Sadece üzüntüm; Bu sene artık gidebilirim, oraya gelen ülküdaşlarımla kucaklaşırım dediğim Erciyes’e büyük ihtimalle gidemeyecek olmam. Tedavim dolayısıyla bu arzum bu sene de olmayacak herhalde. Ama ben biliyorum ki, ben gidemesem de, benim ülküdaşlarım Tekir Yaylası'nı boş bırakmaz, hiç bir faliyet yaptırmasalar bile orada buluşup, çimenin yüzüne oturup birbirleriyle fikirleşirler...

O yaylada Başbuğlu günlerimizi hayal etmek bile yeter onlara... Gitseler de gitmeseler de gönlü orada olacak olan bütün gönüldaşlarıma selam olsun."

TÜRKEŞ MANEVİ OĞLUM DERDİ

Başbuğ Alparslan Türkeş, Türk milletinin cesur sesi Ozan Arif'e "manevi oğlum" derdi. İkilinin arası, Türkeş'in vefatına kadar hiçbir zaman bozulmadı. 

 

ALPARSLAN TÜRKEŞ İÇİN YAZMIŞTI

Ozan Arif, Türkeş'in 4 Nisan 1997'deki vefatından sonra kaleme aldığı şiiri ise milyonları hüzne boğmuştu.

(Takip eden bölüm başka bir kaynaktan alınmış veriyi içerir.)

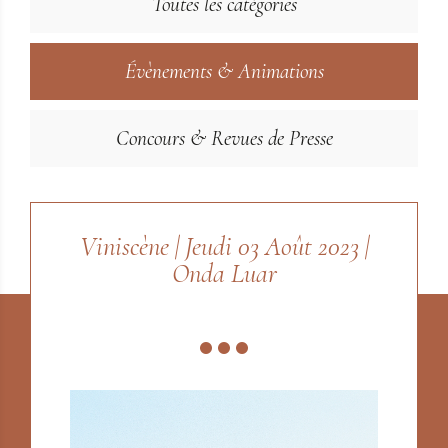
Toutes les catégories
Évènements & Animations
Concours & Revues de Presse
Viniscène | Jeudi 03 Août 2023 |
Onda Luar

Dört nisan doksanyedi, alelade gün değil, 
Kara günsün, kara gün bu bir gerçek, kin değil, 
O kadar karasın ki tarifin mümkün değil 
Başbuğ’ un başımızdan çekildiği günsün sen, 
Dünyanın başımıza yıkıldığı günsün sen!

ozan-arif-başbuğ.jpg

Çekildiği diyorum, sor bana hele niye? 
Çünkü dilim varmıyor ona öldü demeye, 
Varmasa da mecburum, mecburum söylemeye 
Bize yetim gözüyle bakıldığı günsün sen, 
Dünyanın başımıza yıkıldığı günsün sen!

Çok acılar görmüştüm, ama bu kadar derin 
Olanı görmemiştim, bu da senin eserin 
O kara akşamında, kapkara bir haberin, 
Beynime kurşun gibi sıkıldığı günsün sen, 
Dünyanın başımıza yıkıldığı günsün sen!

Belki senin suçun yok, belki benimki hata, 
Her can günün birinde göz yumacak hayata, 
Fakat sen bir başkasın, sen varya sen, adeta, 
Ciğerimin yerinden söküldüğü günsün sen, 
Dünyanın başımıza yıkıldığı günsün sen!

Altaylar’ dan Tuna’ ya libas giymiş hüzünden, 
Özünden ağlıyor bak, bütün Turan özünden. 
Müslüman Türk evladı olanların gözünden, 
Yaş yerine kanların döküldüğü günsün sen, 
Dünyanın başımıza yıkıldığı günsün sen!

Başbuğ Türkeş yok artık, bulabilmek imkansız 
Herkesin acısını bilebilmek imkansız, 
Her yüreğe tercüman olabilmek imkansız, 
Her yürekte bir ağıt yakıldığı günsün sen 
Dünyanın başımıza yıkıldığı günsün sen!

Türkeş gibi bir lider ne çıkmıştır, ne çıkar 
Yıkar onun acısı, Arif ’ i artık yıkar 
Ateşin kanunudur düştüğü yeri yakar, 
Bozkurtların boynunun büküldüğü günsün sen, 
Dünyanın başımıza yıkıldığı günsün sen!